Review of AN ACCIDENTAL AMERICAN (Random House Trade Paperbacks 2007)
Author, Alex Carr
Some genres are automatically associated with certain authors. If I say "tough private eye novel," several names might come to mind--Raymond Chandler, Robert Parker, Dashiell Hammett or Sara Paretsky, to name a few. If I say "Western," you might think of Zane Grey or Louis L'Amour. But if I say "spy novel," most people are bound to think of one author in particular--John LeCarre. (Ian Fleming doesn't count--he wrote adventure/fantasy novels with a spy protagonist, not the complex works infused with moral ambiguity that are modern spy novels.)
From now on, when I hear "spy novel," I'll also think of Alex Carr.
AN ACCIDENTAL AMERICAN is about Nicole Blake, who's trying to live a quiet life on a mountain farm in France after doing time for counterfeiting in a women's prison in Marseille. Her contented existence is disrupted by the appearance of John Valsamis, a U.S. intelligence operative who wants Nicole to find her former lover, Rahim Ali, because he's believed to be a terrorist. With a few photos of terrorist bombing victims (and one of Ali meeting with a known terrorist), Valsamis persuades Nicole to help him. But, of course, Valsamis is not telling her everything--and Nicole is going to find that out the hard way.
I've never been one for highly-descriptive prose, but this book gave me a new appreciation for good description and how it can be used to set a book's tone and create almost unbearable suspense at times. I also particularly liked the non-linear narrative, which shifted perspectives in a kaleidoscopic manner and moved back and forth in time (once or twice, I got confused--for the most part, it was smoothly executed).

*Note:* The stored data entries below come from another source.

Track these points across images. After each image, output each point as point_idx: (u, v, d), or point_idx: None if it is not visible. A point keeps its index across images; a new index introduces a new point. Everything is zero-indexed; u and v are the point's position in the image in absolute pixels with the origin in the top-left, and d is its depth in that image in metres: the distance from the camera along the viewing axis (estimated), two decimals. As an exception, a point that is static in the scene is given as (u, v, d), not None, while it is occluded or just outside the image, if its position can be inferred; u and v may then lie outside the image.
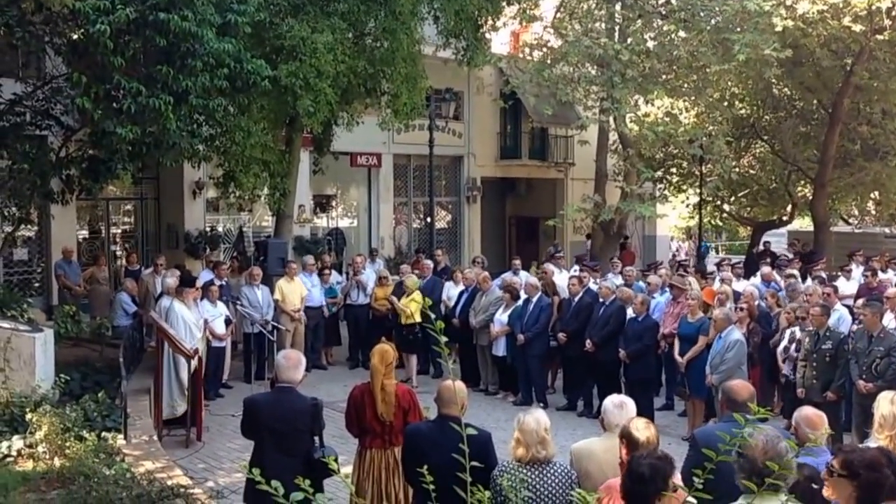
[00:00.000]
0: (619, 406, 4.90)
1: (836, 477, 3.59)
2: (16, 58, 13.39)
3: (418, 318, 12.84)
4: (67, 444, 7.58)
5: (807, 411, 5.01)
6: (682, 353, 10.45)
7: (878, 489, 3.48)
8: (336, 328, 14.89)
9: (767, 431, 3.63)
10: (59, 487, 6.80)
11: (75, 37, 9.98)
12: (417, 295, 12.88)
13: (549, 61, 19.96)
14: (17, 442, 7.73)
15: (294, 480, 2.92)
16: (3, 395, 8.75)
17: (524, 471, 4.58)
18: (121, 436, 8.33)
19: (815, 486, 3.94)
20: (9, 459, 7.54)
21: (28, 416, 7.96)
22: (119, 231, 19.50)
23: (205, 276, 13.40)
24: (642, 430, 4.41)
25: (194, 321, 10.33)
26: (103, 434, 8.10)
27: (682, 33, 19.40)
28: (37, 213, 14.08)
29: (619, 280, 13.47)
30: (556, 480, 4.60)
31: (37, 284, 16.74)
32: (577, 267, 15.29)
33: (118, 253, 18.77)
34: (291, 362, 5.71)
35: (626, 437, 4.40)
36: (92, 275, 15.05)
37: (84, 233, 18.49)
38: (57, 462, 7.36)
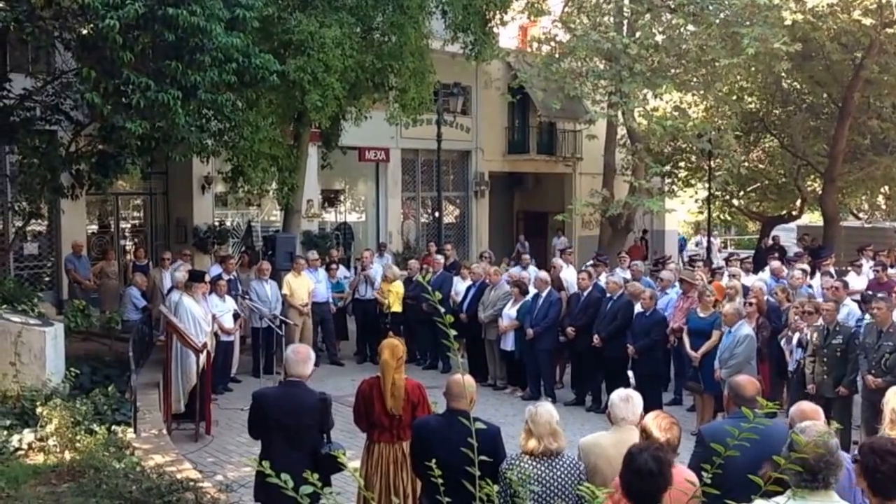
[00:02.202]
0: (626, 400, 4.89)
1: (854, 463, 3.61)
2: (26, 53, 13.46)
3: (397, 308, 13.48)
4: (78, 437, 7.61)
5: (803, 406, 4.99)
6: (694, 348, 10.40)
7: (880, 476, 3.46)
8: (344, 323, 14.90)
9: (818, 428, 3.62)
10: (69, 480, 6.83)
11: (85, 32, 10.02)
12: (397, 285, 13.49)
13: (557, 55, 19.95)
14: (28, 435, 7.77)
15: (302, 475, 2.93)
16: (14, 389, 8.79)
17: (533, 464, 4.58)
18: (130, 429, 8.36)
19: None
20: (20, 453, 7.57)
21: (39, 409, 8.00)
22: (128, 226, 19.57)
23: (214, 270, 13.44)
24: (665, 430, 4.40)
25: (203, 315, 10.36)
26: (113, 428, 8.13)
27: (690, 27, 19.35)
28: (47, 208, 14.15)
29: (627, 274, 13.46)
30: (565, 472, 4.61)
31: (47, 279, 16.82)
32: (590, 262, 15.28)
33: (127, 248, 18.84)
34: (300, 356, 5.72)
35: (647, 435, 4.39)
36: (101, 269, 15.11)
37: (94, 227, 18.57)
38: (67, 455, 7.39)
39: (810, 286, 12.62)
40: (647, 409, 4.93)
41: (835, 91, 23.16)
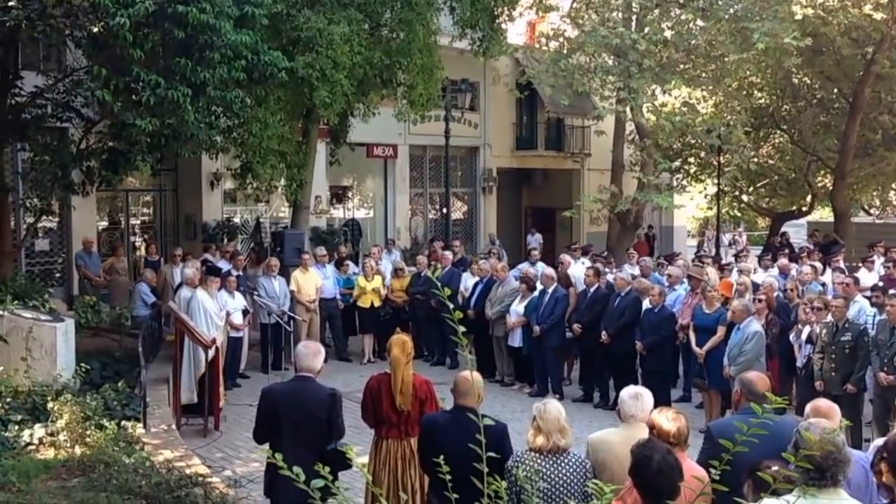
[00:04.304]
0: (636, 397, 4.90)
1: (880, 459, 3.62)
2: (37, 51, 13.51)
3: (375, 303, 13.87)
4: (88, 432, 7.66)
5: (819, 403, 4.99)
6: (700, 345, 10.40)
7: None
8: (352, 319, 14.87)
9: (823, 425, 3.62)
10: (79, 475, 6.87)
11: (95, 30, 10.05)
12: (378, 280, 13.88)
13: (565, 51, 19.92)
14: (39, 430, 7.81)
15: (313, 469, 2.94)
16: (25, 384, 8.85)
17: (540, 460, 4.59)
18: (140, 424, 8.41)
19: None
20: (31, 447, 7.63)
21: (49, 404, 8.05)
22: (138, 222, 19.65)
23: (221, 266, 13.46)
24: (672, 420, 4.41)
25: (216, 310, 10.41)
26: (123, 423, 8.18)
27: (699, 22, 19.29)
28: (58, 205, 14.21)
29: (635, 270, 13.44)
30: (572, 470, 4.62)
31: (58, 275, 16.90)
32: (583, 259, 15.25)
33: (137, 244, 18.92)
34: (311, 350, 5.74)
35: (656, 429, 4.40)
36: (111, 265, 15.17)
37: (104, 224, 18.65)
38: (78, 450, 7.43)
39: (823, 284, 12.56)
40: (655, 407, 4.93)
41: (845, 86, 23.07)
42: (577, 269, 13.78)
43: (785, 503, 3.19)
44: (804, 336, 9.94)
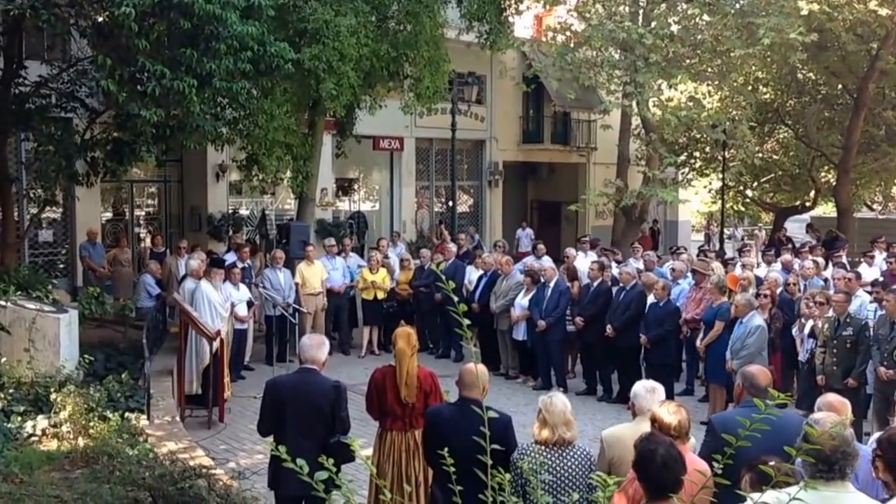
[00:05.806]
0: (651, 391, 4.89)
1: (875, 457, 3.61)
2: (41, 40, 13.51)
3: (381, 295, 13.78)
4: (91, 424, 7.67)
5: (830, 398, 4.99)
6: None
7: None
8: (354, 311, 14.84)
9: (832, 418, 3.62)
10: (82, 467, 6.87)
11: (100, 19, 10.03)
12: (383, 272, 13.86)
13: (572, 45, 19.88)
14: (42, 421, 7.83)
15: (317, 460, 2.93)
16: (29, 375, 8.86)
17: (545, 453, 4.59)
18: (144, 416, 8.42)
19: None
20: (34, 439, 7.64)
21: (52, 396, 8.06)
22: (143, 213, 19.65)
23: (229, 258, 13.48)
24: (673, 413, 4.41)
25: (220, 301, 10.42)
26: (126, 414, 8.19)
27: (706, 17, 19.25)
28: (62, 195, 14.21)
29: (640, 265, 13.43)
30: (577, 463, 4.62)
31: (62, 266, 16.92)
32: (591, 253, 15.21)
33: (142, 235, 18.93)
34: (315, 341, 5.77)
35: (658, 422, 4.40)
36: (114, 257, 15.17)
37: (108, 215, 18.65)
38: (81, 442, 7.45)
39: (826, 279, 12.55)
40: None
41: (850, 82, 23.00)
42: (582, 262, 13.77)
43: (787, 496, 3.19)
44: (807, 330, 9.94)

Carr's storytelling skills are exemplary--the various pieces of the narrative are layered on like brush strokes until the whole picture finally emerges. The story manages to provide fascinating character studies and be an engrossing page-turner--packed with the kind of double- and triple-crosses we've come to expect from the spy genre (not to mention the unearthing of long-buried family secrets).
Most of the story is told in third person--with the exception of Nicole's part, told in first person (a device that makes us identify with her all the more). And, though the "bad guys" are anything but lovable, they aren't caricatures--in fact, they're all too human.
Apart from flashbacks, the action takes place shortly before the U.S. invasion of Iraq following 9/11 (mention is made of Colin Powell's speech to the U.N. Security Council, WMDs, etc.) and the story skillfully combines history (both recent and not-so-recent) with fiction--a process Carr discusses in a postscript.
So, when you think "spy novel," think of Alex Carr. I hope this book will be only one of many to make her an icon of the genre.